The lights have gone out in Crimea. Again. A fresh power cut has plunged the occupied peninsula into darkness, a logistical humiliation for Moscow that exposes the frail sinews of its imperial adventure.
Yet as Vladimir Putin’s war machine sputters in the blackout, Western capitals rush to reaffirm their solidarity with Kyiv. Britain, ever the stalwart troubadour of lost causes, leads the chorus. But one must ask: are we witnessing the terminal decline of a rogue state, or merely the latest act in a tragedy of our own making?
The power cut itself is a tactical reminder that modern warfare is as much about cables and transformers as tanks and missiles. Ukraine’s strikes on energy infrastructure, though cruel in their effect on civilians, are a legitimate act of self-defence. Crimea, annexed in 2014 with a sham referendum that would embarrass a banana republic, remains sovereign Ukrainian territory.
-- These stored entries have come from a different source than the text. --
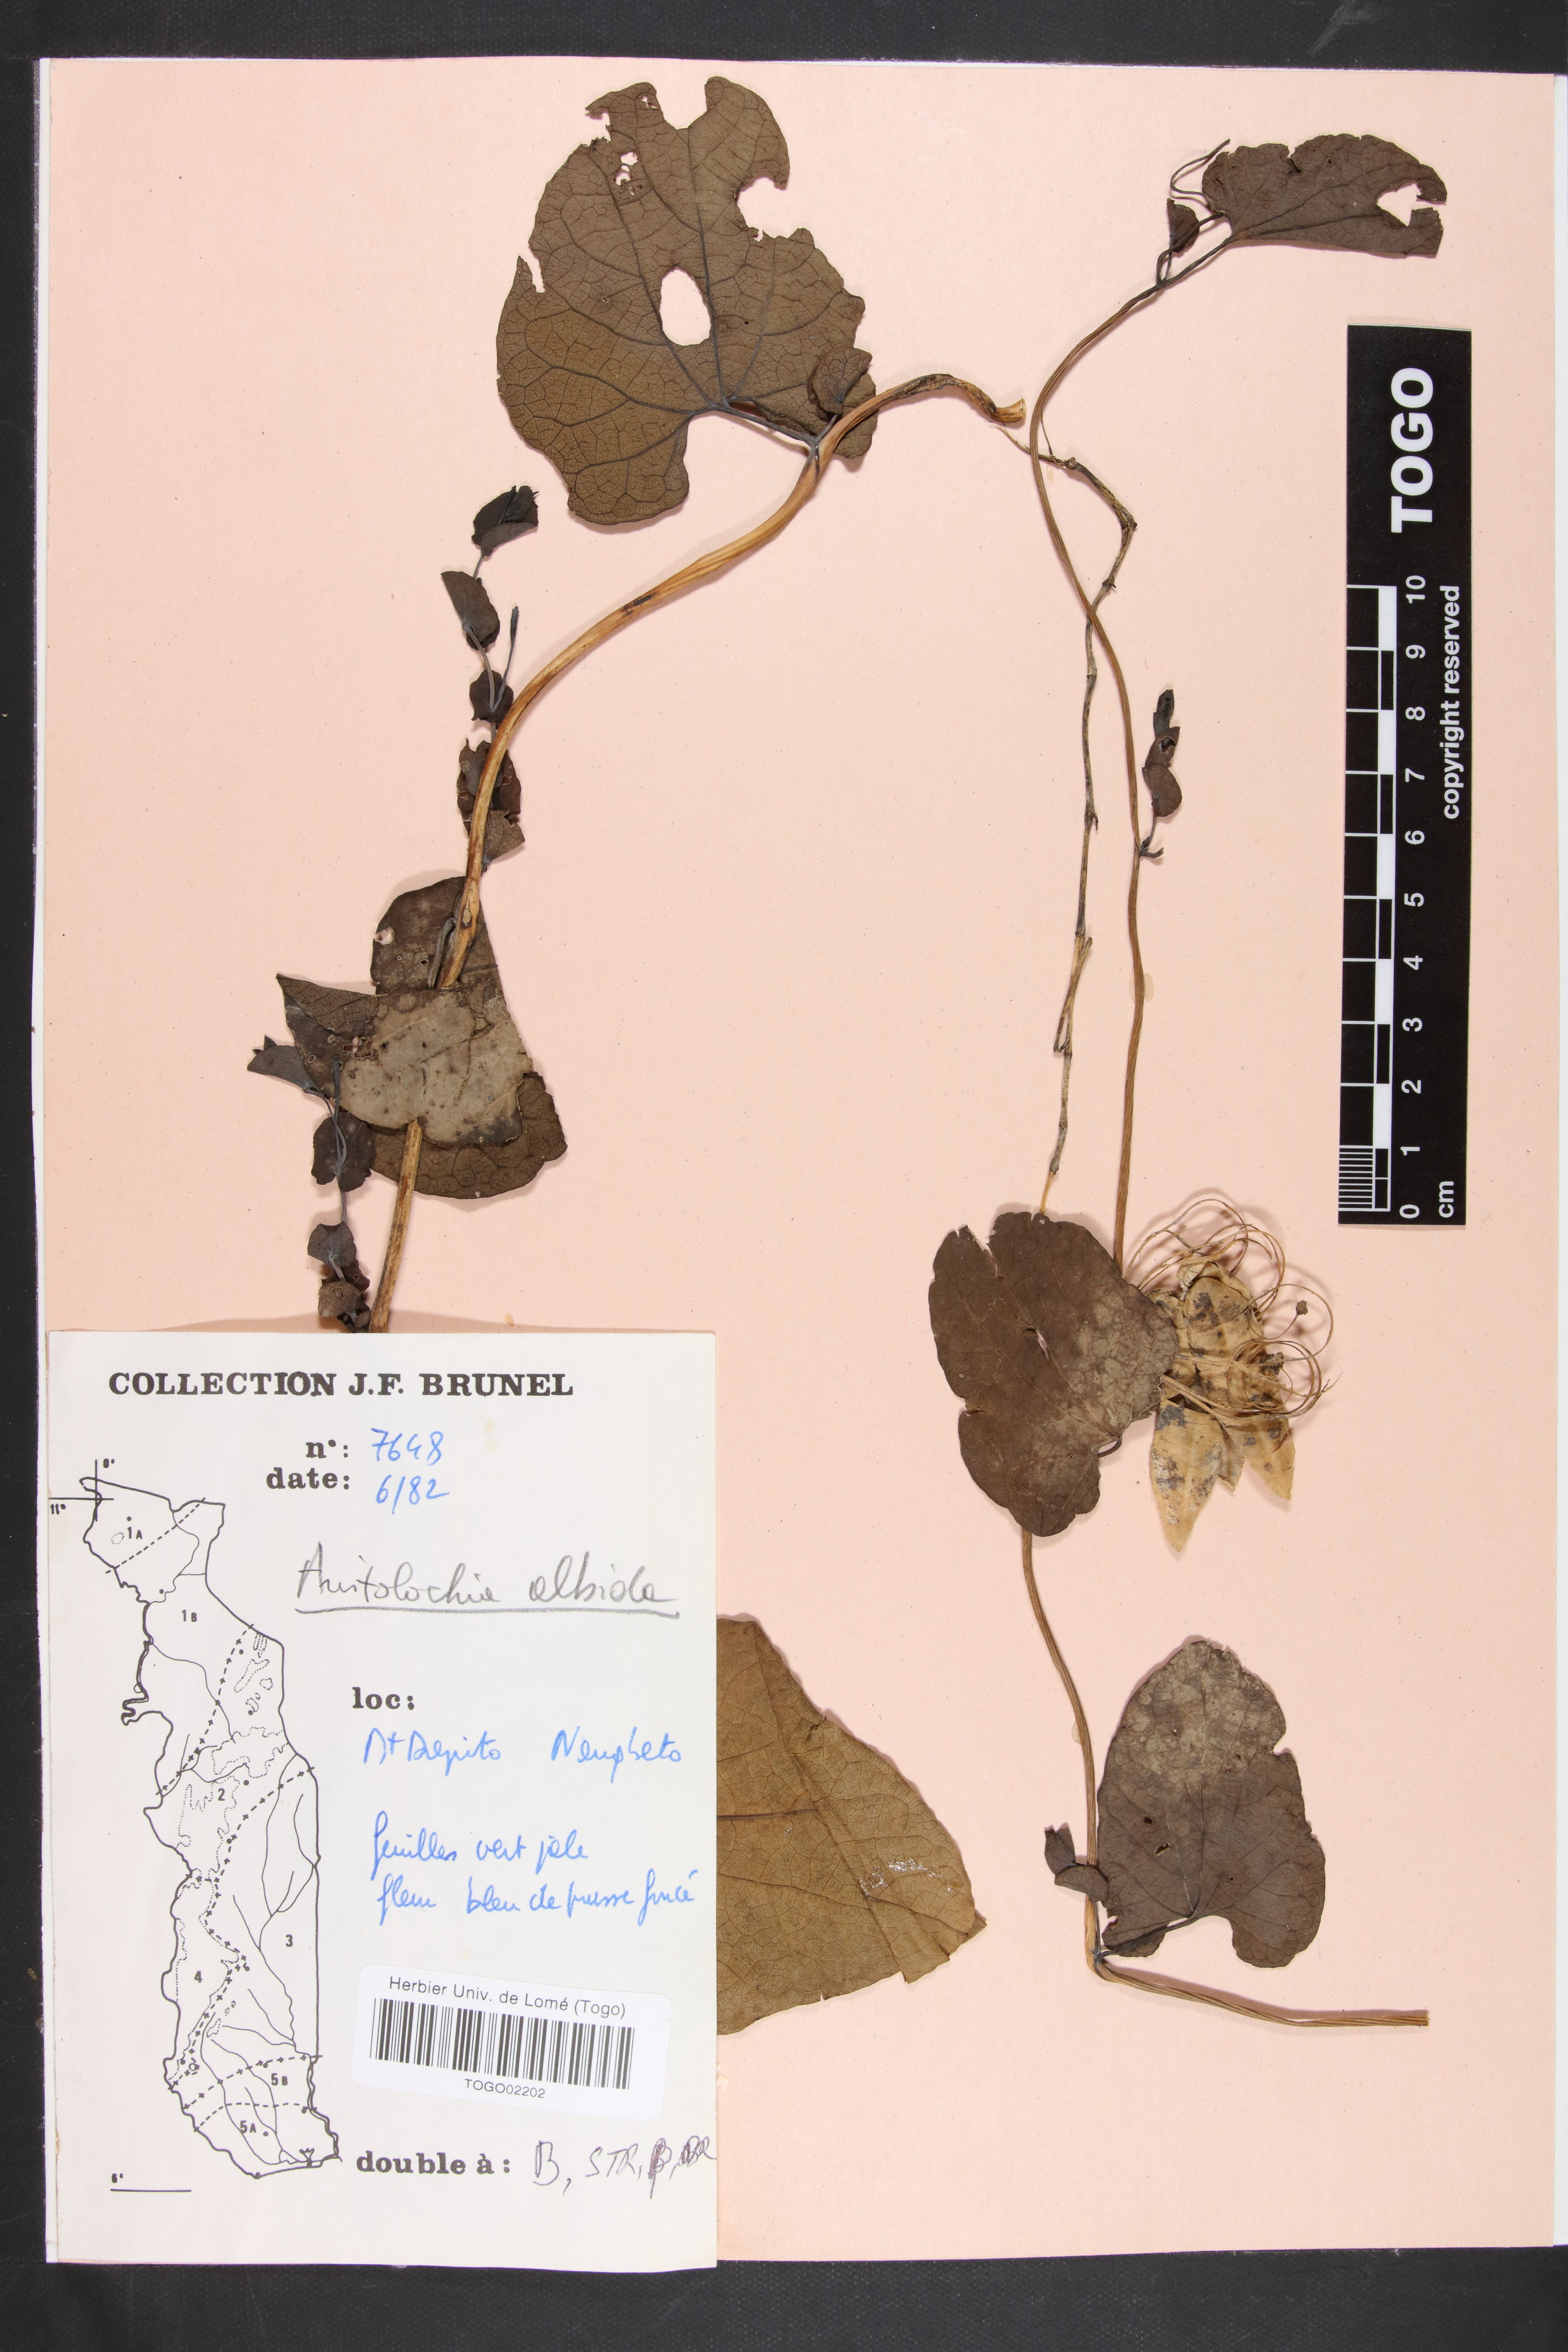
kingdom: Plantae
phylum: Tracheophyta
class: Magnoliopsida
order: Piperales
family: Aristolochiaceae
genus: Aristolochia
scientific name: Aristolochia albida
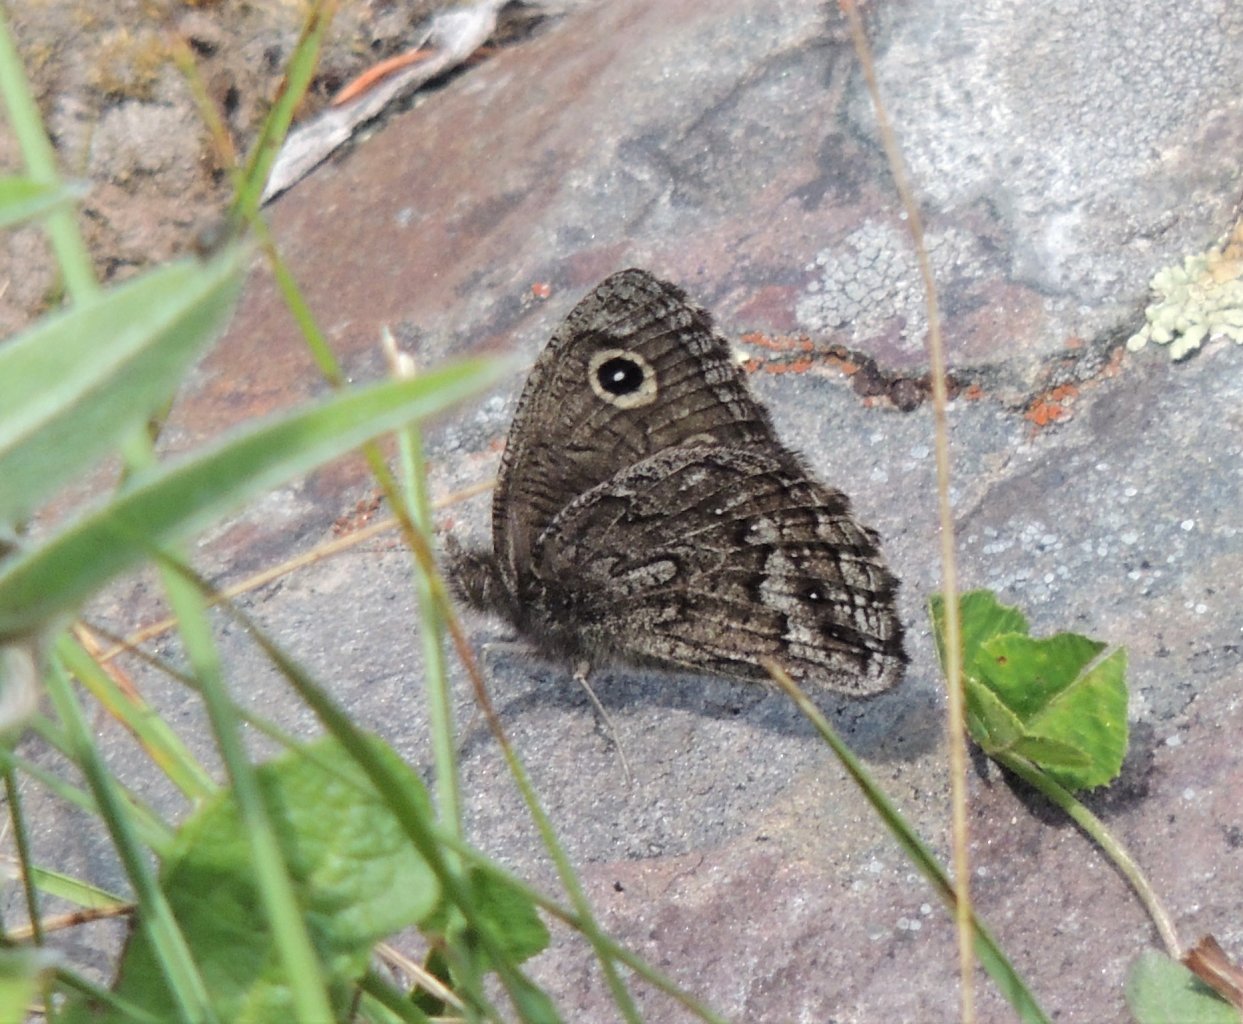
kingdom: Animalia
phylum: Arthropoda
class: Insecta
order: Lepidoptera
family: Nymphalidae
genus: Cercyonis
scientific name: Cercyonis oetus
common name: Small Wood-Nymph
Denying the occupier electricity is no different from poisoning the wells of an invading army. Yet the deeper question gnaws at me. Are we, the collective West, prepared for the consequences of our own rhetoric?
Every time a British minister vows support for Kyiv for ‘as long as it takes,’ he conjures the ghosts of Gallipoli and the Somme. Noble sentiments, yes, but sentiments that have a habit of lingering long after the noble cause has curdled into quagmire. The Victorians understood this: they fought small wars for limited objectives.
We, in our decadence, fight existential wars with unlimited aims and limited patience. The power cut in Crimea will not break Russia. It will not cause Putin to weep into his borscht.
It will, however, harden the resolve of those who see the West as a decadent and untrustworthy actor. And herein lies the rub. We base our policy on the idea that Russia can be defeated utterly, that Crimea will return to Ukraine, that the post-1991 order will be restored.
This is not strategy; it is theology. A theology that assumes history has ended, and that liberal democracy is the only permissible god. But history, as I have written before, is a polytheistic affair.
The darkness over Crimea is a metaphor for the deeper obscurity of our own intentions. The British government, as ever, will send more generators, more cables, more statements of unwavering support. It will do so because the alternative – admitting that the war is unwinnable on our terms – is politically unpalatable.
But nations, like people, must eventually face the dawn. And when the sun rises over a Crimea still in Russian hands, we shall have to ask ourselves: was this magnificent obsession worth the candle?